Экспозиция выставки «Любовь к трем апельсинам. Венеция Казановы — Петербург Дягилева».
Фото из архива СПбГМТиМИ
Комедия масок казалась идеальной формой свободы искусства, преодоления его вторичности по отношению к действительности. Русские художники используют образы комедии дель арте, как хотят.

Экспозиция выставки «Любовь к трем апельсинам. Венеция Казановы — Петербург Дягилева».
Фото из архива СПбГМТиМИ
У А. Блока, начавшего эту театральную эпидемию в 1906 году, в «Балаганчике» три дискурса одной истории — материалистический реалистичный (Автор с пьесой о любви), символический (Мистики) и метатеатральный (всё в конце концов игра, все куклы, и театрик после представления унесется под колосники «настоящего» театра).
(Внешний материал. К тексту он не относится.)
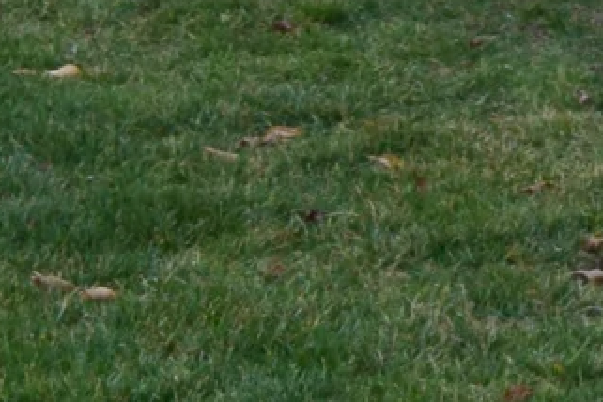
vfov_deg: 5.3
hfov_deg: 6.9
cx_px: 2324
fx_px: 4003
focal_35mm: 239
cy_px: -946
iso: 400
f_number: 9
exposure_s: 1/160
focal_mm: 20
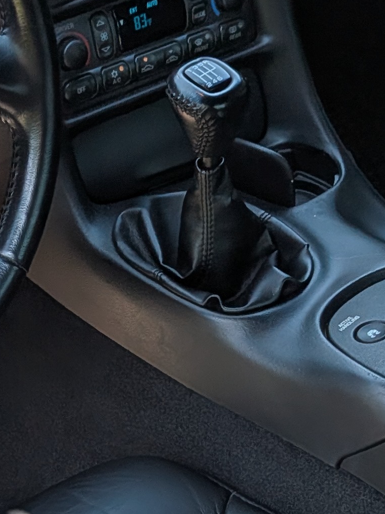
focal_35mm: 94
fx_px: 1394
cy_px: 574
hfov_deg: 15.5
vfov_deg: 19.9
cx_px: 7
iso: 26
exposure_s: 1/496
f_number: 1.7
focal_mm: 4.53
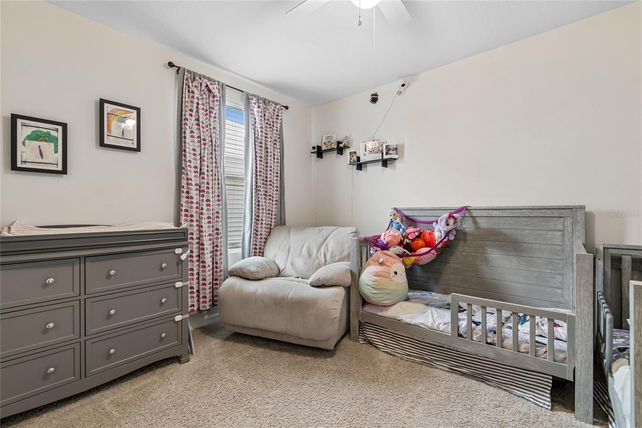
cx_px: 321
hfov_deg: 100.4
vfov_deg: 77.3
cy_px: 214
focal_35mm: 15
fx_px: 267
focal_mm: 10
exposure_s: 1/1.67
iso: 100
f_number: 7.1
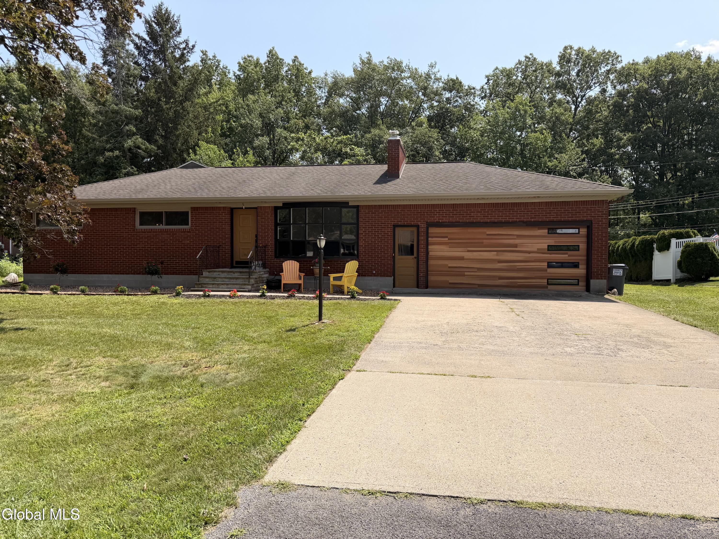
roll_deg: +0.5
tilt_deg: -0.6
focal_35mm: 24
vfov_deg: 56.8
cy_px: 270
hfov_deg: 71.6
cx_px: 360
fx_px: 498
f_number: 1.78
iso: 80
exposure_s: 1/3759
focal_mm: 6.76
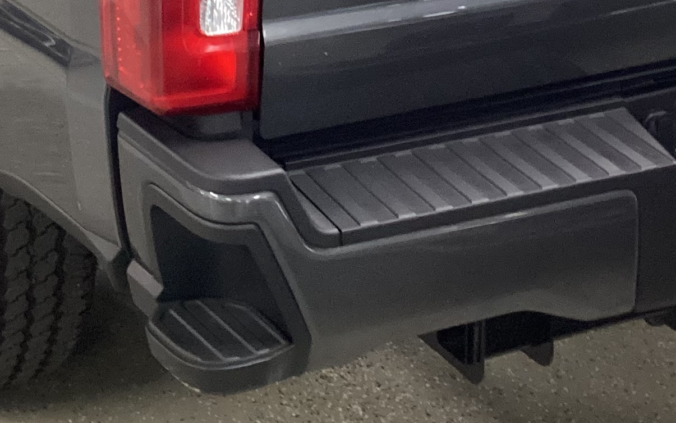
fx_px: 1640
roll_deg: -0.4
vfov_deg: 13.7
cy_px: -226
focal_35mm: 89
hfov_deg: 23.3
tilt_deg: -10.4
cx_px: 277
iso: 320
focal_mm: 3.3
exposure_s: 1/40
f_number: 2.4
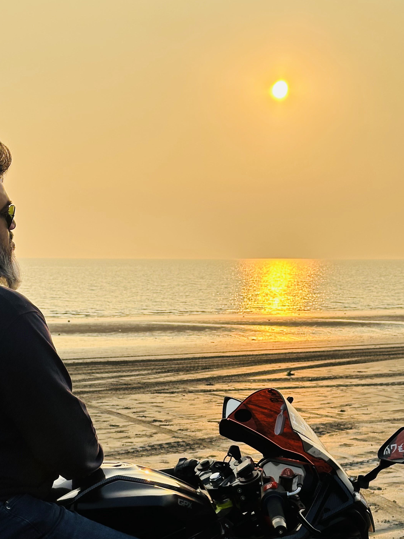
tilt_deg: -5.5
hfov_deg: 21.3
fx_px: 1074
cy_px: 384
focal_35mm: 69
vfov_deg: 27.9
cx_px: 166
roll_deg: -0.7
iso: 64
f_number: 1.78
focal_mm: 6.86
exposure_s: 1/4016
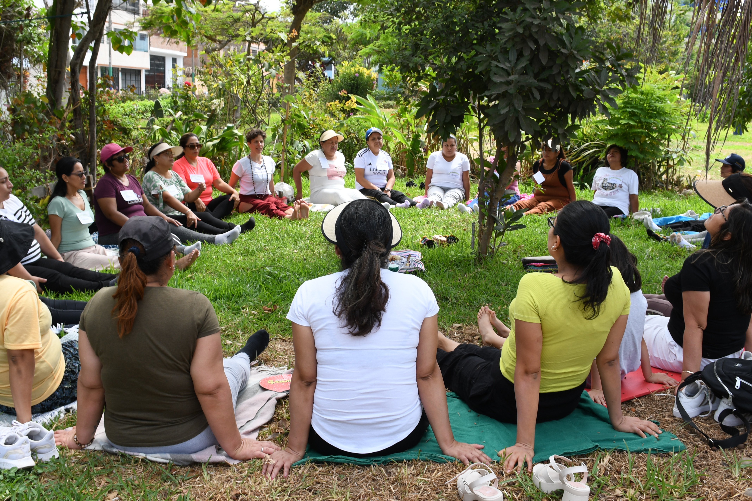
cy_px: 250
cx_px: 376
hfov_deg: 53.1
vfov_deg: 36.9
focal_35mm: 36
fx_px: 752
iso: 125
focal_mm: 18
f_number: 8
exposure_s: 1/100
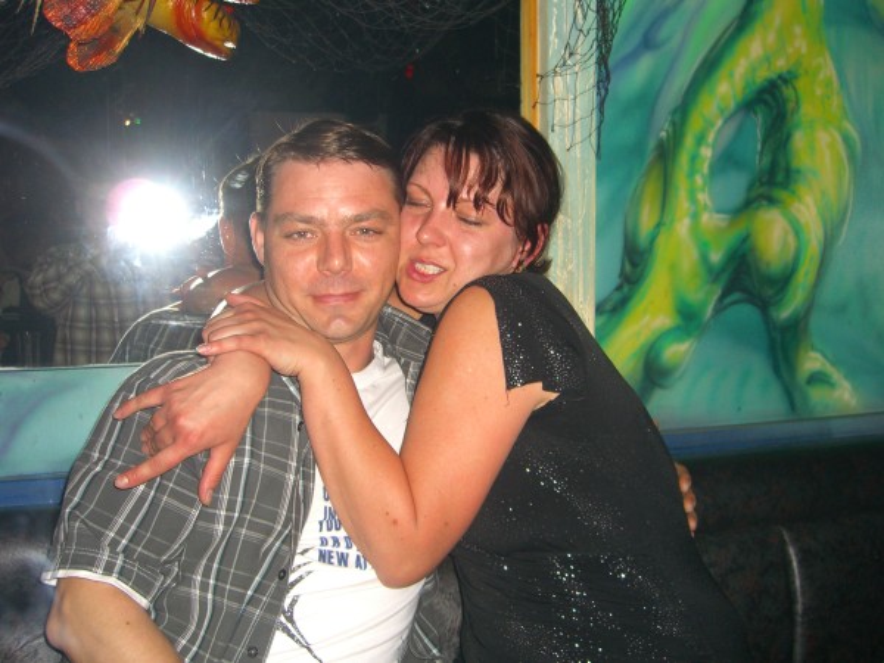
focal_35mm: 38
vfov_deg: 37.7
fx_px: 970
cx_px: 442
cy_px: 332
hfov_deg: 49.0
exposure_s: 1/60
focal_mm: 7.9
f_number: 2.8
Мистики не так уж ошиблись, Коломбина оказалась-таки смертью Пьеро, а не невестой, и сыграть это можно только в приемах условного театра… На выставке мы видим знаменитый сапуновский эскиз сцены мистиков с дырками для их голов и рук в панно торжественного бдения. Ясно, в спектакле Мейерхольда образы итальянской комедии использовались в его собственной оригинальной художественной конструкции действия. Позднее Сапунов и Мейерхольд в атмосфере «Шарфа Коломбины» смешали русскую свадьбу с итальянским представлением. У Сапунова в живописи карнавальная игра появлялась как философское представление о жизни (на полотне «Маскарад» в вечернем тумане, в тени деревьев среди других мелькает фигура Арлекина, скорее, как один из знаков «другой реальности»). На иронической жанровой картинке К. Сомова «Язычок Коломбины» (девушка показывает язычок, жестом приглашая в рощицу) костюм этой обольстительницы, героини любовной игры и изображение микроскопического Пьеро у ее ног усиливают эффект психологической ситуации, свойственной любому времени. Такой же саркастичный взгляд в двух вариантах «Арлекина и дамы» Сомова 1912 и 1921 годов, и непростой образ Арлекина нужен художнику в его архетипическом значении. «Беспокойство, ирония, кукольная театральность мира, комедия эротизма, пестрота маскарадных уродцев, неверный свет свечей, фейерверков и радуг и — вдруг мрачные провалы в смерть, колдовство — череп, скрытый под тряпками и цветами, автоматичность любовных поз, мертвенность и жуткость любезных улыбок — вот пафос целого ряда произведений Сомова. О, как не весел этот галантный Сомов! Какое ужасное зеркало подносит он смеющемуся празднику!» — писал М. Кузмин1. Вероятно, к обобщенному видению страстей в любую эпоху, и XVIII, и XX века, можно отнести соседние экспонаты — «Оргия» А. Бенуа, «Весна» Н. Сапунова.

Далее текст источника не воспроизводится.